#### EXTRACTED ENTRIES

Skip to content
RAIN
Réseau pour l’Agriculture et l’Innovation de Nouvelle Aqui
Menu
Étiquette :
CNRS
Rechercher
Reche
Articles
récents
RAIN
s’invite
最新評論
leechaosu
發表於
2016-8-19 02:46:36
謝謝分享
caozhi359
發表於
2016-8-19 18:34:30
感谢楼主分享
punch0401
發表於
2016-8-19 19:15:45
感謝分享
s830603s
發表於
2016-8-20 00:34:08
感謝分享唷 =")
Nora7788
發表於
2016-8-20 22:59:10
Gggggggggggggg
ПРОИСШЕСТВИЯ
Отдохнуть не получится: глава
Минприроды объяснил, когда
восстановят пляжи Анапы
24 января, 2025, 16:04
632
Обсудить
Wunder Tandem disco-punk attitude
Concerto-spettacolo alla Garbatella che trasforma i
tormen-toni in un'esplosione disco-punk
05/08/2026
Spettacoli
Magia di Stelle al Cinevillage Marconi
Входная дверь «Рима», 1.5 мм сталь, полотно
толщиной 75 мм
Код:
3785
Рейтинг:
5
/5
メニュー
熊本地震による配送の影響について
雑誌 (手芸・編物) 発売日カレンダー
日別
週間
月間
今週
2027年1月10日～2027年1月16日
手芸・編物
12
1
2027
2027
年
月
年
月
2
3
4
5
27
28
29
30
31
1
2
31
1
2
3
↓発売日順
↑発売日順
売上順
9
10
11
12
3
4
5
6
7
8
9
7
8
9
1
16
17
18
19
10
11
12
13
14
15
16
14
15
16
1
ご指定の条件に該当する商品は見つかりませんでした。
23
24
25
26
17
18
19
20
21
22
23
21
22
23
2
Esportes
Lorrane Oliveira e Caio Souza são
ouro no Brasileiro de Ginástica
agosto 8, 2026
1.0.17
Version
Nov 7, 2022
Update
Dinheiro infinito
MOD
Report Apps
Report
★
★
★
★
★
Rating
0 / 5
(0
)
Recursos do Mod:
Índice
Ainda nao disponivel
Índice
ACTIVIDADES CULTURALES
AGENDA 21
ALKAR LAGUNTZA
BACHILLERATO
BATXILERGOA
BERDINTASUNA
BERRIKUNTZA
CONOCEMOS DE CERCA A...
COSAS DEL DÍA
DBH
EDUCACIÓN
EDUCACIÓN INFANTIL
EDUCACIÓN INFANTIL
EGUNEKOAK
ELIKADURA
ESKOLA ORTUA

#### TASK BRIEF
Copy all lines from the data above that contain the word "punk".

#### ANSWER
Wunder Tandem disco-punk attitude
tormen-toni in un'esplosione disco-punk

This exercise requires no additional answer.